▶ Problem to solve
In the lines below, count those containing the word "البرنامج" and give the number alone.

▶ Recorded data
• • •
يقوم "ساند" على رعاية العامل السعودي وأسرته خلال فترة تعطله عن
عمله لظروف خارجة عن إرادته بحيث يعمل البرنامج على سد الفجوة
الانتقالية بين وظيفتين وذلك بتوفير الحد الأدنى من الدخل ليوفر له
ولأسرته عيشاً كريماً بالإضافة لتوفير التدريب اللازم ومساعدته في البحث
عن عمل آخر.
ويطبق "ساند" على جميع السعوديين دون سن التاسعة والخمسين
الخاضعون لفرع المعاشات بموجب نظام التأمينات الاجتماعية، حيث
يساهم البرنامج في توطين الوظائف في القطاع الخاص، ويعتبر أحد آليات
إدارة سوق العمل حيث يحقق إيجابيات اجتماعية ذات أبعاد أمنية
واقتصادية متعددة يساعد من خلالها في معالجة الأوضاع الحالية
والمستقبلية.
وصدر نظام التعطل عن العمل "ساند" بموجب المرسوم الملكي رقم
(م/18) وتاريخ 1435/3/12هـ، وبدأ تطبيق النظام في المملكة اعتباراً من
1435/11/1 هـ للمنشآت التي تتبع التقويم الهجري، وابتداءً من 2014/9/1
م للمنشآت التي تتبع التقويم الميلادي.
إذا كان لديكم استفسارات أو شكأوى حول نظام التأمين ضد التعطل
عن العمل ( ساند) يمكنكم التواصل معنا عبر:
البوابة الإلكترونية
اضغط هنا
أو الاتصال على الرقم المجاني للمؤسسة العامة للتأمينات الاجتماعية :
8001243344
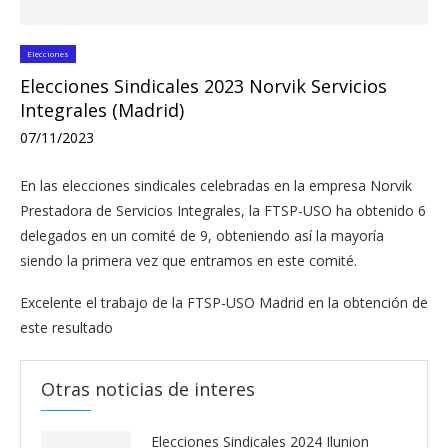
Elecciones
Elecciones Sindicales 2023 Norvik Servicios
Integrales (Madrid)
07/11/2023
En las elecciones sindicales celebradas en la empresa Norvik
Prestadora de Servicios Integrales, la FTSP-USO ha obtenido 6
delegados en un comité de 9, obteniendo así la mayoría
siendo la primera vez que entramos en este comité.
Excelente el trabajo de la FTSP-USO Madrid en la obtención de
este resultado
Otras noticias de interes
Elecciones Sindicales 2024 Ilunion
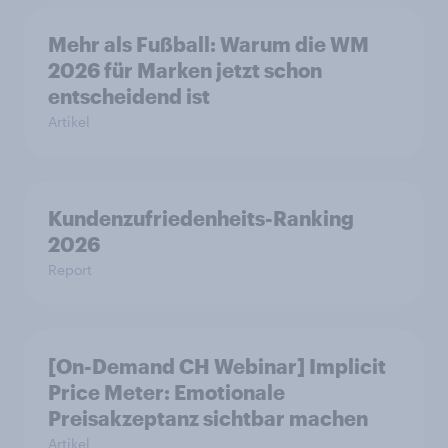
Mehr als Fußball: Warum die WM
2026 für Marken jetzt schon
entscheidend ist
Artikel
Kundenzufriedenheits-Ranking
2026
Report
[On-Demand CH Webinar] Implicit
Price Meter: Emotionale
Preisakzeptanz sichtbar machen
Artikel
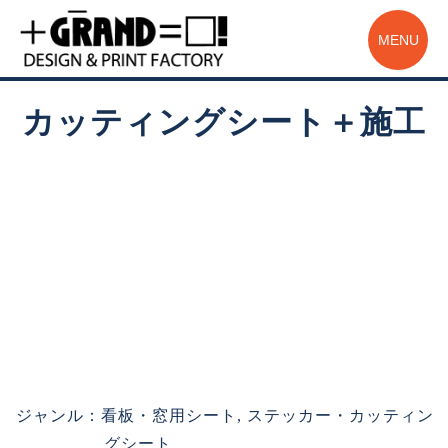
MENU
カッティングシート＋施工
ジャンル：看板・窓用シート, ステッカー・カッティン
グシート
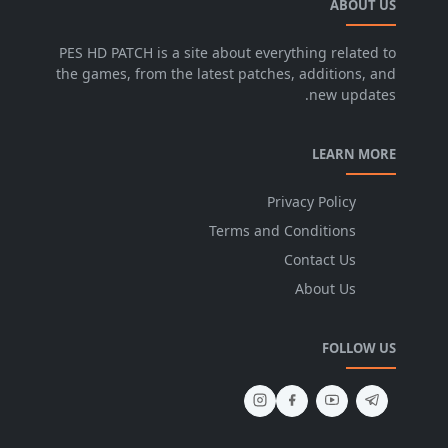
ABOUT US
PES HD PATCH is a site about everything related to
the games, from the latest patches, additions, and
new updates.
LEARN MORE
Privacy Policy
Terms and Conditions
Contact Us
About Us
FOLLOW US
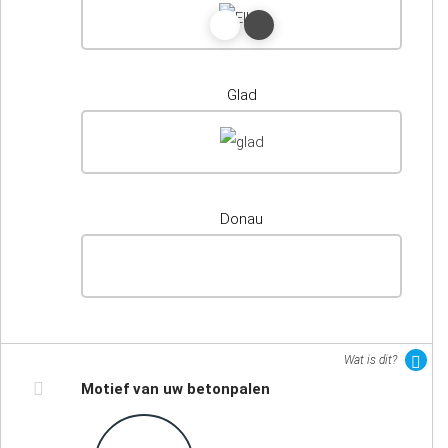
Glad
Donau
Wat is dit?
Motief van uw betonpalen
• • •
▶ Answer to this exercise
2